We designed Flashlight to be customizable to the core. It contains only the most basic building blocks needed for research, making it simple and intuitive to navigate. And when you change Flashlight’s core components, it takes just seconds to rebuild the entire library and its training pipelines, thanks to its minimalist design and freedom from language bindings.

We wrote Flashlight from the ground up in modern C++ because the language is a powerful tool for doing research in high-performance computing environments. Flashlight has incredibly low framework overhead, as modern C++ enables first-class parallelism and out-of-the-box speed. Flashlight also provides simple bridges to integrate code from low-level domain-specific languages and libraries.

We are open-sourcing Flashlight to make it easier for the AI community to tinker with the low-level code underpinning deep and ML frameworks, taking better advantage of the hardware at hand and pushing the limits of performance.

What it does:

Flashlight is built on top of a shallow stack of basic abstractions that are modular and easy to use. We started with the ArrayFire tensor library, which supports dynamic tensor shapes and types, removing the need for rigid compile-time specifications and C++ templates. ArrayFire also optimizes operations on the fly with an efficient just-in-time compiler.

Building on these base components, Flashlight includes custom, tunable memory managers and APIs for distributed and mixed-precision training. Combined with a fast, lightweight autograd — a deep learning staple that automatically computes derivatives of chained operations common in deep neural networks — Flashlight also features modular abstractions for working with data and training at scale.
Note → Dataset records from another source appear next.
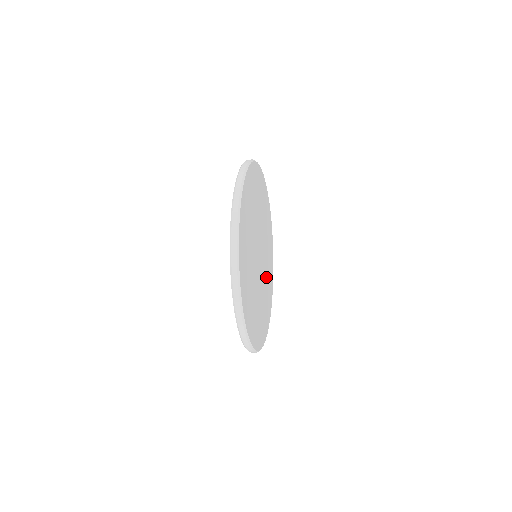
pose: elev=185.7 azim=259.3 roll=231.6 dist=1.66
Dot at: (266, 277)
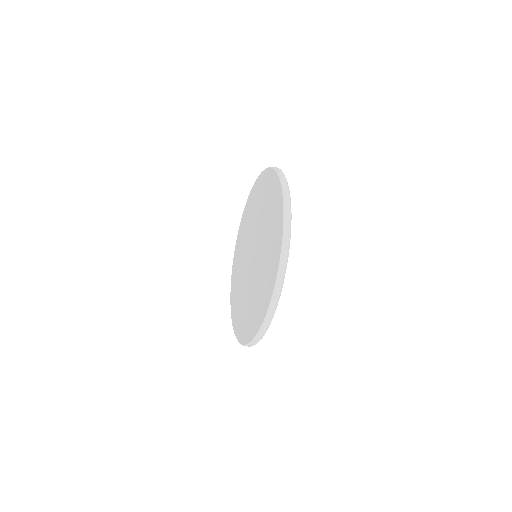
Dot at: occluded
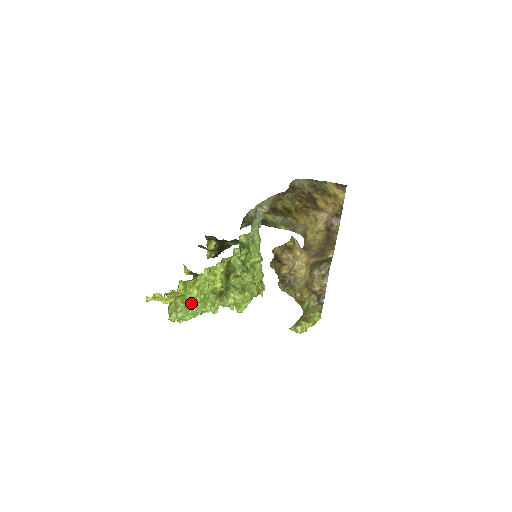
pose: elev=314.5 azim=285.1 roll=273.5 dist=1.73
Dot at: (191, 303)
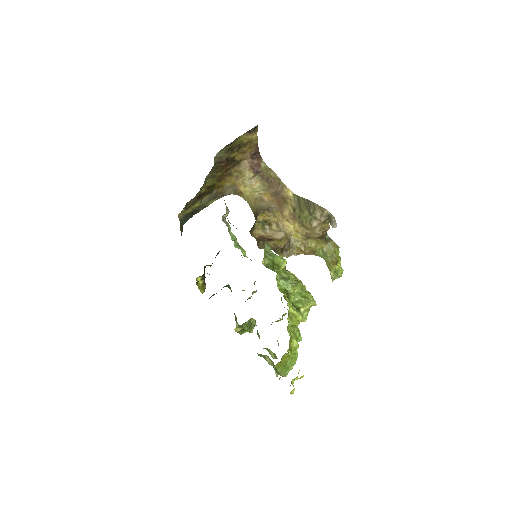
Dot at: (294, 351)
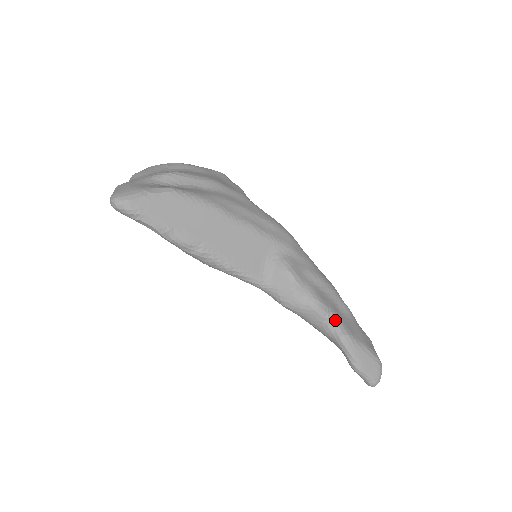
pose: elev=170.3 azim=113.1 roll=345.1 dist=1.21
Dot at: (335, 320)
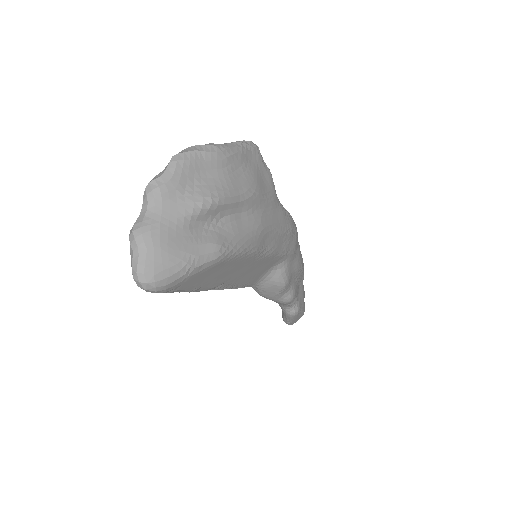
Dot at: (295, 303)
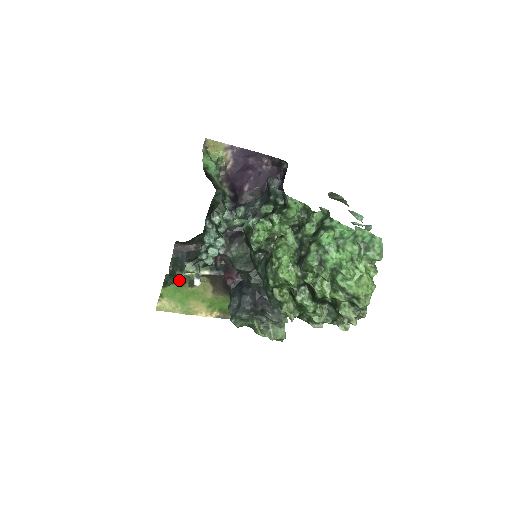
These components are built to support general research directions, whether in deep learning or elsewhere.

Flashlight’s lightweight domain applications (shown in the image above) support research across a variety of modalities, including speech recognition, language modeling, and image classification and segmentation — all in a single codebase. This design removes the need to combine many separate domain-specific libraries, enabling Flashlight to support validating new ideas on a variety of setups, making multimodal research simpler. Doing so requires only a single incremental rebuild rather than changes and rebuilds for individual upstream domain-specific frameworks.

While common primitives in deep learning are implemented via well-optimized kernels from hardware-specific vendor libraries, writing custom high-performance code can be difficult to integrate and iterate on quickly. Flashlight makes it trivial to build new low-level computational abstractions. You can cleanly integrate CUDA or OpenCL kernels, Halide AOT pipelines, or other custom C/C++ code with minimal effort.
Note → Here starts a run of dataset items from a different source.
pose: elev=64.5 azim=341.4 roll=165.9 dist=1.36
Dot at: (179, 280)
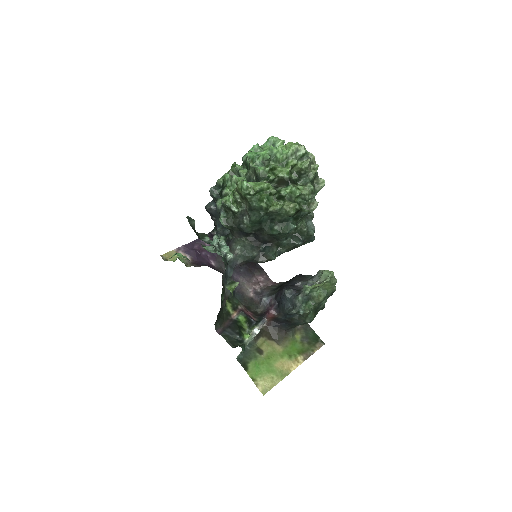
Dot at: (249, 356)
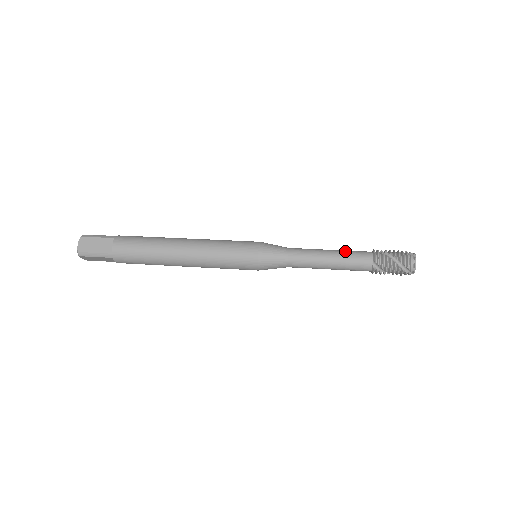
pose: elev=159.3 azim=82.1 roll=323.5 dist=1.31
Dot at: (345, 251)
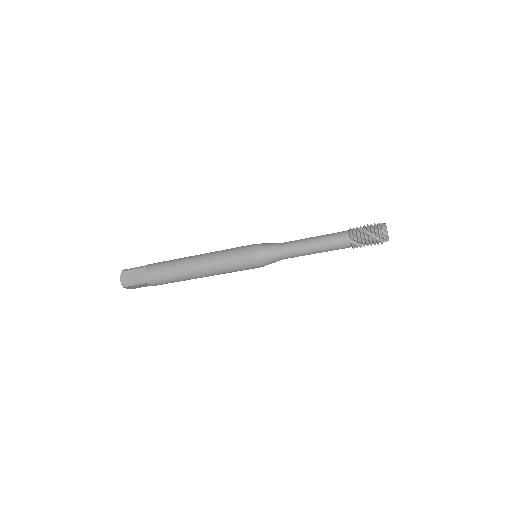
Dot at: (326, 235)
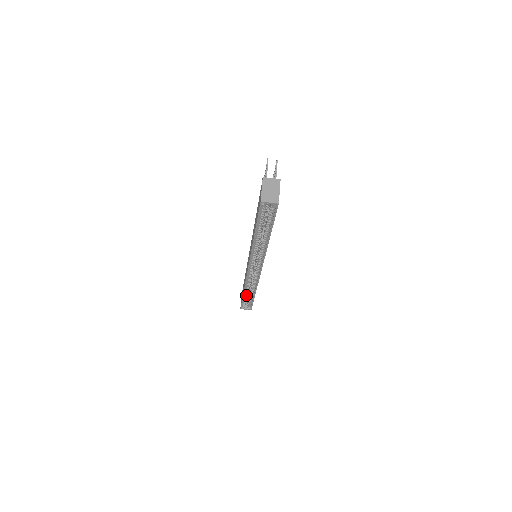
Modern C++ also obviates the need for tasks like memory management while providing powerful tools for functional programming. Flashlight supports doing research in C++ with no need to adjust external fixtures or bindings and no need for adapters to do things like threading, memory mapping, or interoperating with low-level hardware. As a result, integrating fast, parallel code becomes simple and direct.

Why it matters:

With deep and ML models growing more and more complex, progress depends on optimization. Advanced AI models and research require high-performance code that efficiently utilizes available hardware. Flashlight’s modular internals make it a powerful research framework for research frameworks. Flashlight’s fast rebuilds facilitate doing research on the library itself that can then be applied downstream to other frameworks. By making it easier to rapidly iterate on custom low-level code, Flashlight opens the door to research that pushes the limits of performance.
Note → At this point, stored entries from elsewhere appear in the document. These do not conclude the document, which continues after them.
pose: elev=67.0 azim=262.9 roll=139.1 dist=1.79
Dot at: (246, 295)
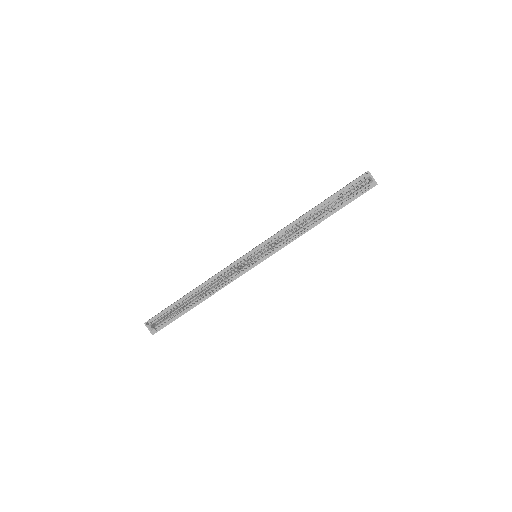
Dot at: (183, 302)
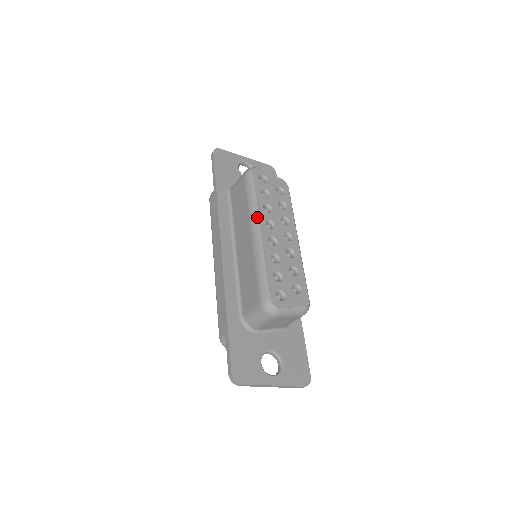
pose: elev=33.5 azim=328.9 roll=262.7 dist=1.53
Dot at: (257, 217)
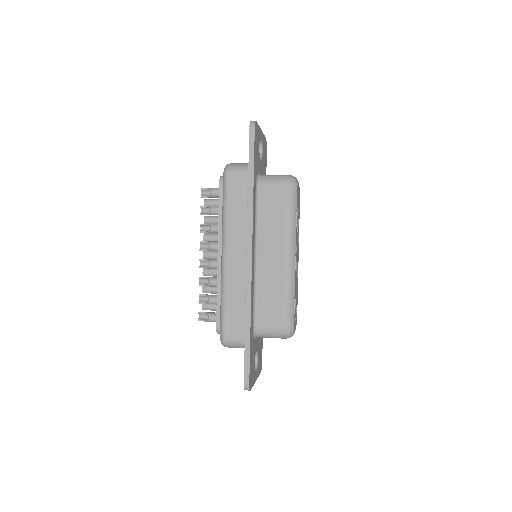
Dot at: (295, 242)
We’re already using Flashlight at Facebook in our research focused on developing a fast speech recognition pipeline, a threaded and customizable train-time relabeling pipeline for iterative pseudo-labeling, and a differentiable beam search decoder. Our ongoing research is further accelerated by the ability to integrate external platform APIs for new hardware or compiler toolchains and achieve instant interoperability with the rest of Flashlight.

We hope that open-sourcing Flashlight will make it easier to modify the code underpinning AI models and integrate new low-level languages and libraries — and ultimately help those in the AI community iterate faster on their ideas.